A personalized plan increases the likelihood of adherence, allows people to experience early success, and sets the stage for sustained focus on improved lifestyle.


What is deprescribing?

Diet changes that lead to weight loss may allow some members with type 2 diabetes to adjust or even eliminate the need for certain medications. Their provider can look to data to see if titrating down a medication is possible, reducing the medication burden and maintaining or even improving quality of life.

Deprescribing is ”the process of withdrawal of a medication, supervised by a health care professional with the goal of managing polypharmacy and improving outcomes.”4 Based on the member and the provider’s clinical expertise, optimizing medication dose is possible as lifestyle modifications take effect. Often, this process leverages the guidance of a dietician and endocrinologist in coordination with the member’s primary care provider.


The future of deprescribing

The health care industry is exploring how deprescribing may translate to other chronic conditions.

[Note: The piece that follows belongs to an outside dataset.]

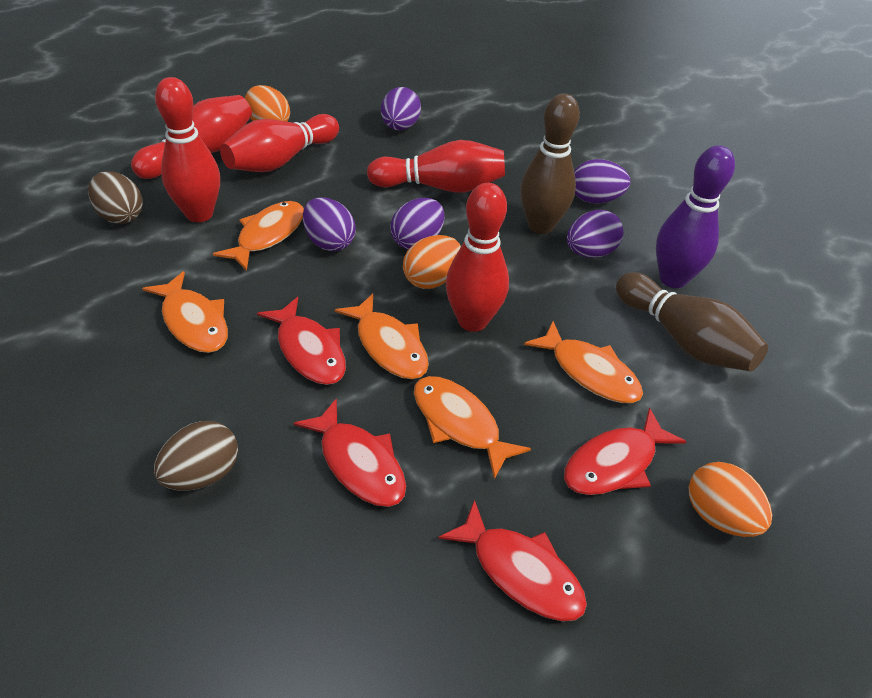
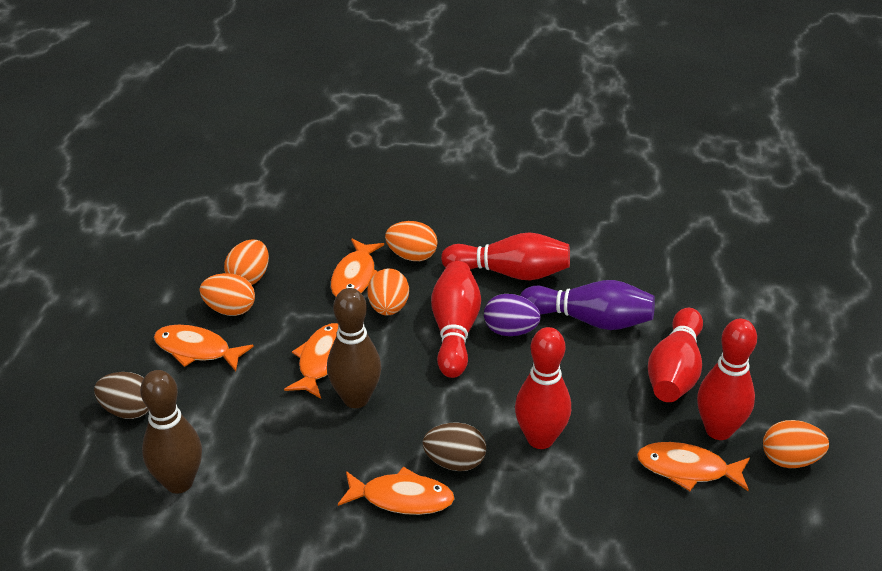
orange egg: [245,85,290,122] [403,235,461,289] [689,462,772,537] = 3 -> [200,273,255,316] [224,240,269,285] [367,268,409,315] [385,221,438,261] [763,420,829,468] = 5
purple egg: [303,197,356,251] [381,87,421,130] [390,198,444,250] [567,210,623,258] [574,159,630,204] = 5 -> [484,294,541,336] = 1
red fish: [257,297,346,385] [294,398,406,507] [438,499,587,621] [564,408,687,495] = 4 -> none = 0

If a chronic condition necessitates medication, but that condition can also be positively impacted through lifestyle change, it stands to reason that there is the potential for deprescribing. The concept is expected to grow across clinical care in the coming decade, especially as clinical data become available to support the concept of deprescription of medications for chronic conditions.


By looking at the whole person and providing trusted nutrition-related information, it’s possible to enhance members’ overall health journey, driving better outcomes and lowering costs along the way. Better-quality health leads to improved outcomes that can reduce medical costs for health plans and employers.